New concepts for deployment that we want to explain in a Conceptual Architectural Diagram:
AWS = Amazon Web Services
Amazon Web Services is a subsidiary of Amazon.com that provides on-demand cloud computing platforms to individuals, companies and governments, on a paid subscription basis with a free-tier option available for 12 months.
with subservices / products:
- RDS = (Amazon) Relational Database Service. Amazon Relational Database Service (Amazon RDS) makes it easy to set up, operate, and scale a relational database in the cloud.
- ECR = (Amazon) Elastic Container Registry. Amazon ECR is a fully-managed Docker container registry that makes it easy for developers to store, manage, and deploy Docker container images. Amazon ECR is integrated with Amazon Elastic Container Service (ECS), simplifying your development to production workflow.
- VPC = (Amazon) Virtual Private Cloud. Amazon VPC lets you provision a logically isolated section of the AWS Cloud where you can launch AWS resources in a virtual network that you define.
- Amazon S3 = Cloud Storage Service, Object storage built to store and retrieve any amount of data from anywhere. A web service.
- Amazon Route 53
- Amazon Aurora
would be useful to have diagrams to explain the interplay of the subservices diagrammatically.
AWS to be used in what deployment environments ?
Instead of building a virtual machine from scratch, which would be a slow and tedious process, Vagrant uses a base image to quickly clone a virtual machine. These base images are known as "boxes" in Vagrant, and specifying the box to use for your Vagrant environment is always the first step after creating a new Vagrantfile.
A marketplace for vagrant boxes, https://app.vagrantup.com/folio .

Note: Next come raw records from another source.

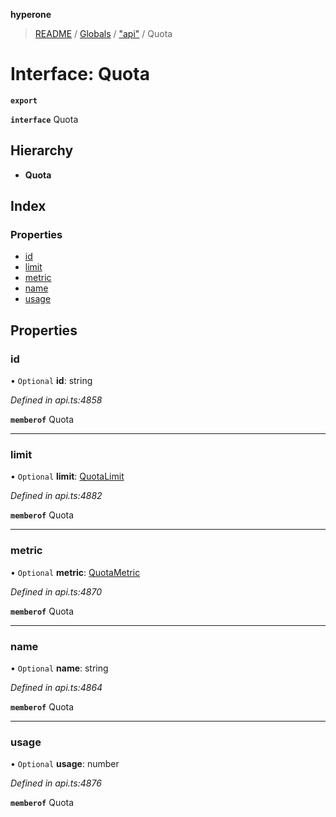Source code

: **hyperone**

> [README](../README.md) / [Globals](../globals.md) / ["api"](../modules/_api_.md) / Quota

# Interface: Quota

**`export`** 

**`interface`** Quota

## Hierarchy

* **Quota**

## Index

### Properties

* [id](_api_.quota.md#id)
* [limit](_api_.quota.md#limit)
* [metric](_api_.quota.md#metric)
* [name](_api_.quota.md#name)
* [usage](_api_.quota.md#usage)

## Properties

### id

• `Optional` **id**: string

*Defined in api.ts:4858*

**`memberof`** Quota

___

### limit

• `Optional` **limit**: [QuotaLimit](_api_.quotalimit.md)

*Defined in api.ts:4882*

**`memberof`** Quota

___

### metric

• `Optional` **metric**: [QuotaMetric](_api_.quotametric.md)

*Defined in api.ts:4870*

**`memberof`** Quota

___

### name

• `Optional` **name**: string

*Defined in api.ts:4864*

**`memberof`** Quota

___

### usage

• `Optional` **usage**: number

*Defined in api.ts:4876*

**`memberof`** Quota
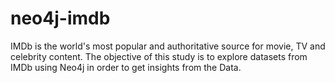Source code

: # neo4j-imdb
IMDb is the world's most popular and authoritative source for movie, TV and celebrity content. The objective of this study is to explore datasets from IMDb using Neo4j in order to get insights from the Data.
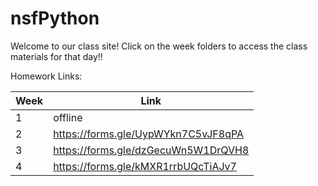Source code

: # nsfPython

Welcome to our class site! Click on the week folders to access the class materials for that day!!

Homework Links:

| Week  | Link |
| ------------- | ------------- |
| 1  | offline  |
| 2  | https://forms.gle/UypWYkn7C5vJF8qPA  |
| 3  | https://forms.gle/dzGecuWn5W1DrQVH8  |
| 4  | https://forms.gle/kMXR1rrbUQcTiAJv7
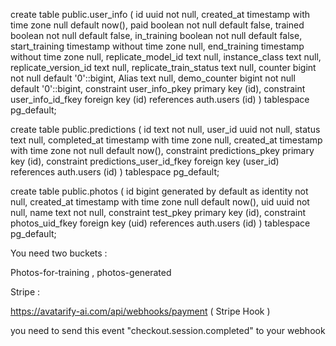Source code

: create table
  public.user_info (
    id uuid not null,
    created_at timestamp with time zone null default now(),
    paid boolean not null default false,
    trained boolean not null default false,
    in_training boolean not null default false,
    start_training timestamp without time zone null,
    end_training timestamp without time zone null,
    replicate_model_id text null,
    instance_class text null,
    replicate_version_id text null,
    replicate_train_status text null,
    counter bigint not null default '0'::bigint,
    Alias text null,
    demo_counter bigint not null default '0'::bigint,
    constraint user_info_pkey primary key (id),
    constraint user_info_id_fkey foreign key (id) references auth.users (id)
  ) tablespace pg_default;


create table
  public.predictions (
    id text not null,
    user_id uuid not null,
    status text null,
    completed_at timestamp with time zone null,
    created_at timestamp with time zone not null default now(),
    constraint predictions_pkey primary key (id),
    constraint predictions_user_id_fkey foreign key (user_id) references auth.users (id)
  ) tablespace pg_default;


create table
  public.photos (
    id bigint generated by default as identity not null,
    created_at timestamp with time zone null default now(),
    uid uuid not null,
    name text not null,
    constraint test_pkey primary key (id),
    constraint photos_uid_fkey foreign key (uid) references auth.users (id)
  ) tablespace pg_default;



You need two buckets : 

Photos-for-training , photos-generated


Stripe :

https://avatarify-ai.com/api/webhooks/payment ( Stripe Hook )

you need to send this event "checkout.session.completed" to your webhook

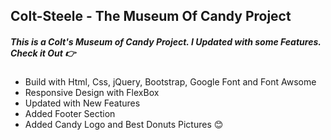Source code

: ## Colt-Steele - The Museum Of Candy Project

##### This is a Colt's Museum of Candy Project. I Updated with some Features. Check it Out 👉

- Build with Html, Css, jQuery, Bootstrap, Google Font and Font Awsome
- Responsive Design with FlexBox
- Updated with New Features
- Added Footer Section
- Added Candy Logo and Best Donuts Pictures 😊
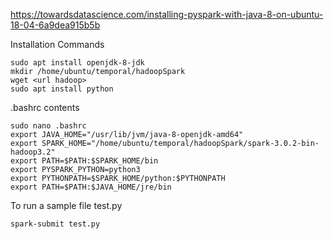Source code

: https://towardsdatascience.com/installing-pyspark-with-java-8-on-ubuntu-18-04-6a9dea915b5b

Installation Commands

    sudo apt install openjdk-8-jdk
    mkdir /home/ubuntu/temporal/hadoopSpark
    wget <url hadoop>
    sudo apt install python

.bashrc contents

    sudo nano .bashrc
    export JAVA_HOME="/usr/lib/jvm/java-8-openjdk-amd64"
    export SPARK_HOME="/home/ubuntu/temporal/hadoopSpark/spark-3.0.2-bin-hadoop3.2"
    export PATH=$PATH:$SPARK_HOME/bin
    export PYSPARK_PYTHON=python3
    export PYTHONPATH=$SPARK_HOME/python:$PYTHONPATH
    export PATH=$PATH:$JAVA_HOME/jre/bin

    
To run a sample file test.py

    spark-submit test.py
    

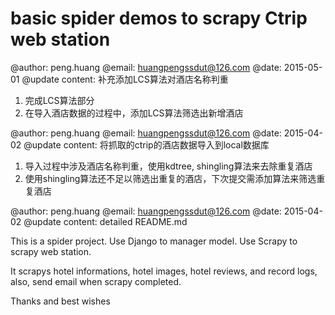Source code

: basic spider demos to scrapy Ctrip web station
========================================================

@author:            peng.huang
@email:             huangpengssdut@126.com
@date:              2015-05-01
@update content: 补充添加LCS算法对酒店名称判重
1. 完成LCS算法部分
2. 在导入酒店数据的过程中，添加LCS算法筛选出新增酒店


@author:            peng.huang
@email:             huangpengssdut@126.com
@date:              2015-04-02
@update content: 将抓取的ctrip的酒店数据导入到local数据库
1. 导入过程中涉及酒店名称判重，使用kdtree, shingling算法来去除重复酒店
2. 使用shingling算法还不足以筛选出重复的酒店，下次提交需添加算法来筛选重复酒店



@author:            peng.huang
@email:             huangpengssdut@126.com
@date:              2015-04-02
@update content:    detailed README.md

This is a spider project.
Use Django to manager model.
Use Scrapy to scrapy web station.

It scrapys hotel informations, hotel images, hotel reviews,
and record logs, also, send email when scrapy completed.


Thanks and best wishes
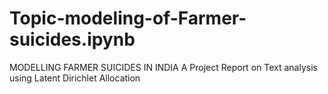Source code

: # Topic-modeling-of-Farmer-suicides.ipynb
MODELLING FARMER SUICIDES IN INDIA  A Project Report  on Text analysis using Latent Dirichlet Allocation
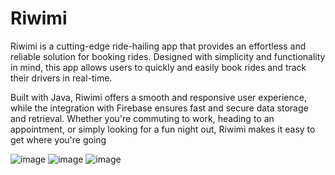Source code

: # Riwimi

  Riwimi is a cutting-edge ride-hailing app that provides an effortless and reliable solution for booking rides. Designed with simplicity and functionality in mind, this   app allows users to quickly and easily book rides and track their drivers in real-time.

  Built with Java, Riwimi offers a smooth and responsive user experience, while the integration with Firebase ensures fast and secure data storage and retrieval. Whether   you're commuting to work, heading to an appointment, or simply looking for a fun night out, Riwimi makes it easy to get where you're going
  
  
![image](https://user-images.githubusercontent.com/50377507/216802225-a0f4f20b-55aa-4e31-ac4d-707d3b28a626.png)
![image](https://user-images.githubusercontent.com/50377507/216802251-255edd15-bedf-43b6-a7fa-14bceaf43869.png)
![image](https://user-images.githubusercontent.com/50377507/216802257-9afc86ce-3a5e-4346-88d2-e939e1afc078.png)
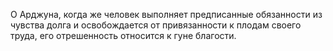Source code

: О Арджуна, когда же человек выполняет предписанные обязанности из чувства долга и освобождается от привязанности к плодам своего труда, его отрешенность относится к гуне благости.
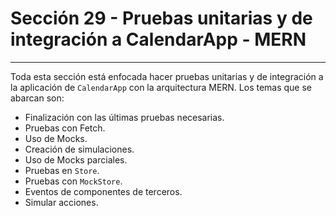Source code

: # Sección 29 - Pruebas unitarias y de integración a CalendarApp - MERN
___

Toda esta sección está enfocada hacer pruebas unitarias y de integración a la aplicación de `CalendarApp` con la arquitectura MERN. Los temas que se abarcan son: 

- Finalización con las últimas pruebas necesarias.
- Pruebas con Fetch.
- Uso de Mocks.
- Creación de simulaciones.
- Uso de Mocks parciales.
- Pruebas en `Store`.
- Pruebas con `MockStore`.
- Eventos de componentes de terceros.
- Simular acciones.
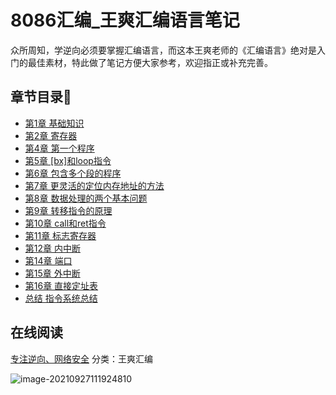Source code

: #  8086汇编_王爽汇编语言笔记


众所周知，学逆向必须要掌握汇编语言，而这本王爽老师的《汇编语言》绝对是入门的最佳素材，特此做了笔记方便大家参考，欢迎指正或补充完善。

## 章节目录:open_file_folder:

- [第1章 基础知识](notes/1.基础知识.md)
- [第2章 寄存器](notes/2.寄存器.md)
- [第4章 第一个程序](notes/4.第一个程序.md)
- [第5章 [bx]和loop指令](notes/5.[bx]和loop指令.md)
- [第6章 包含多个段的程序](notes/6.包含多个段的程序.md)
- [第7章 更灵活的定位内存地址的方法](notes/7.更灵活的定位内存地址的方法.md)
- [第8章 数据处理的两个基本问题](notes/8.数据处理的两个基本问题.md)
- [第9章 转移指令的原理](notes/9.转移指令的原理.md)
- [第10章 call和ret指令](notes/10.Call和Ret指令.md) 
- [第11章 标志寄存器](notes/11.标志寄存器.md) 
- [第12章 内中断](notes/12.内中断.md) 
- [第14章 端口](notes/14.端口.md) 
- [第15章 外中断](notes/15.外中断.md) 
- [第16章 直接定址表](notes/16.直接定址表.md) 
- [总结 指令系统总结](notes/17.指令系统总结.md) 



## 在线阅读

[专注逆向、网络安全](https://www.cnblogs.com/VxerLee/) 分类：王爽汇编

![image-20210927111924810](https://img2020.cnblogs.com/blog/2080041/202109/2080041-20210927111924313-2087296412.png) 

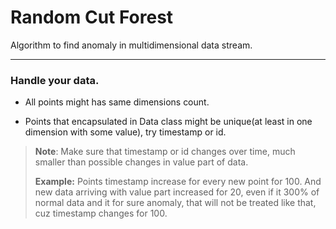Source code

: # Random Cut Forest

Algorithm to find anomaly in multidimensional data stream.

-----
### Handle your data.

- All points might has same dimensions count.

- Points that encapsulated in Data class might be unique(at least in one dimension with some value), try timestamp or id.
>**Note**: Make sure that timestamp or id changes over time, much smaller than possible changes in value part of data.
>
>**Example:**
Points timestamp increase for every new point for 100.
And new data arriving with value part increased for 20,
even if it 300% of normal data and it for sure anomaly, that will not be treated like that, cuz timestamp changes for 100. 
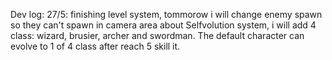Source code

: Dev log:
27/5: finishing level system, tommorow i will change enemy spawn so they can't spawn in camera area
      about Selfvolution system, i will add 4 class: wizard, brusier, archer and swordman. The default character can evolve to 1 of 4 class after reach 5 skill it.
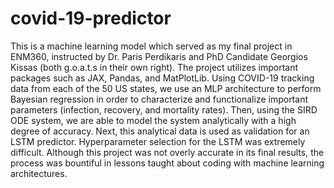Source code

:# covid-19-predictor
This is a machine learning model which served as my final project in ENM360, instructed by Dr. Paris Perdikaris and PhD Candidate Georgios Kissas (both g.o.a.t.s in their own right).  The project utilizes important packages such as JAX, Pandas, and MatPlotLib.  Using COVID-19 tracking data from each of the 50 US states, we use an MLP architecture to perform Bayesian regression in order to characterize and functionalize important parameters (infection, recovery, and mortality rates).  Then, using the SIRD ODE system, we are able to model the system analytically with a high degree of accuracy.  Next, this analytical data is used as validation for an LSTM predictor.  Hyperparameter selection for the LSTM was extremely difficult.  Although this project was not overly accurate in its final results, the process was bountiful in lessons taught about coding with machine learning architectures.
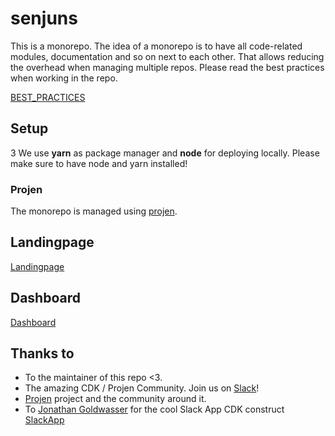 # senjuns

This is a monorepo. The idea of a monorepo is to have all code-related modules, documentation and so on next to each other. That allows reducing the overhead when managing multiple repos. Please read the best practices when working in the repo.

[BEST_PRACTICES](wiki/BEST_PRACTICES.md)

## Setup

3
We use **yarn** as package manager and **node** for deploying locally. Please make sure to have node and yarn installed!

### Projen

The monorepo is managed using [projen](https://github.com/projen/projen).

## Landingpage

[Landingpage](landingpage/README.md)

## Dashboard

[Dashboard](dashboard/README.md)

## Thanks to

- To the maintainer of this repo <3.
- The amazing CDK / Projen Community. Join us on [Slack](https://cdk-dev.slack.com)!
- [Projen](https://github.com/projen/projen) project and the community around it.
- To [Jonathan Goldwasser](https://github.com/jogold) for the cool Slack App CDK construct [SlackApp](https://github.com/jogold/cloudstructs/tree/master/src/slack-app)
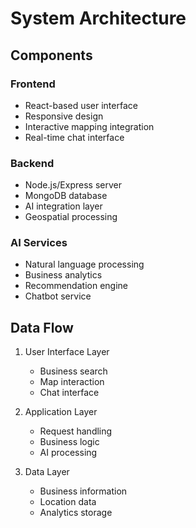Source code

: # System Architecture

## Components

### Frontend
- React-based user interface
- Responsive design
- Interactive mapping integration
- Real-time chat interface

### Backend
- Node.js/Express server
- MongoDB database
- AI integration layer
- Geospatial processing

### AI Services
- Natural language processing
- Business analytics
- Recommendation engine
- Chatbot service

## Data Flow

1. User Interface Layer
   - Business search
   - Map interaction
   - Chat interface

2. Application Layer
   - Request handling
   - Business logic
   - AI processing

3. Data Layer
   - Business information
   - Location data
   - Analytics storage
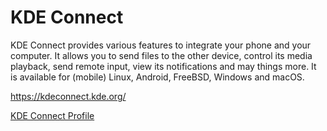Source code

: # KDE Connect

KDE Connect provides various features to integrate your phone and your computer. It allows you to send files to the other device, control its media playback, send remote input, view its notifications and may things more. It is available for (mobile) Linux, Android, FreeBSD, Windows and macOS.

https://kdeconnect.kde.org/

[KDE Connect Profile](kdeconnect.yml)

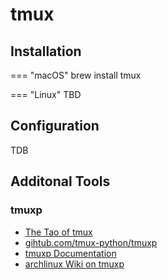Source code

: # tmux

## Installation

=== "macOS"
    brew install tmux

=== "Linux"
    TBD

## Configuration

TDB

## Additonal Tools

### tmuxp

* [The Tao of tmux](https://leanpub.com/the-tao-of-tmux/read)
* [gihtub.com/tmux-python/tmuxp](https://github.com/tmux-python/tmuxp)
* [tmuxp Documentation](https://tmuxp.readthedocs.io/en/latest/)
* [archlinux Wiki on tmuxp](https://wiki.archlinux.org/title/Tmuxp)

Playbooks are Ansible’s configuration, deployment, and orchestration language. They can describe a policy you want your remote systems to enforce, or a set of steps in a general IT process.
Ansible Roles are ways of automatically loading certain vars_files, tasks, and handlers based on a known file structure. Grouping content by roles also allows easy sharing of roles with other users.
Docker replaces XAMPP (LAMP).
Docker is a tool designed to make it easier to create, deploy, and run applications by using containers. Containers allow a developer to package up an application with all of the parts it needs, such as libraries and other dependencies, and ship it all out as one package. By doing so, thanks to the container, the developer can rest assured that the application will run on any other Linux machine regardless of any customized settings that machine might have that could differ from the machine used for writing and testing the code.
Docker provides an additional layer of abstraction and automation of operating-system-level virtualization on Windows and Linux. Docker uses the resource isolation features of the Linux kernel such as cgroups and kernel namespaces, and a union-capable file system such as OverlayFS and others to allow independent "containers" to run within a single Linux instance, avoiding the overhead of starting and maintaining virtual machines (VMs).
A container image is a lightweight, stand-alone, executable package of a piece of software that includes everything needed to run it: code, runtime, system tools, system libraries, settings. Available for both Linux and Windows based apps, containerized software will always run the same, regardless of the environment. Containers isolate software from its surroundings, for example differences between development and staging environments and help reduce conflicts between teams running different software on the same infrastructure.
Dockerfiles: scripts to build containers, step-by-step, layer-by-layer, automatically from a source (base) image.
The major difference between a container and an image is the top writable layer. All writes to the container that add new or modify existing data are stored in this writable layer. When the container is deleted, the writable layer is also deleted. The underlying image remains unchanged.
Because each container has its own writable container layer, and all changes are stored in this container layer, multiple containers can share access to the same underlying image and yet have their own data state.
A Docker image is built up from a series of layers. Each layer represents an instruction in the image’s Dockerfile. Each layer except the very last one is read-only.
Official Repositories. Docker Store is the new place to discover public Docker content https://hub.docker.com/explore/ .
Scripts for Continuous Intergration, e.g. Travis CI: https://docs.travis-ci.com/user/customizing-the-build/
The process of deploying multiple containers to implement an application can be optimized through automation. This becomes more and more valuable as the number of containers and hosts grow. This type of automation is referred to as orchestration. Orchestration can include a number of features, including:
Instantiating a set of containers
Rescheduling failed containers
Linking containers together through agreed interfaces
Exposing services to machines outside of the cluster
Scaling out or down the cluster by adding or removing containers
rkt is an application container engine developed for modern production cloud-native environments. It has been introduced by CoreOS in December 2014. rkt integrates with Kubernetes.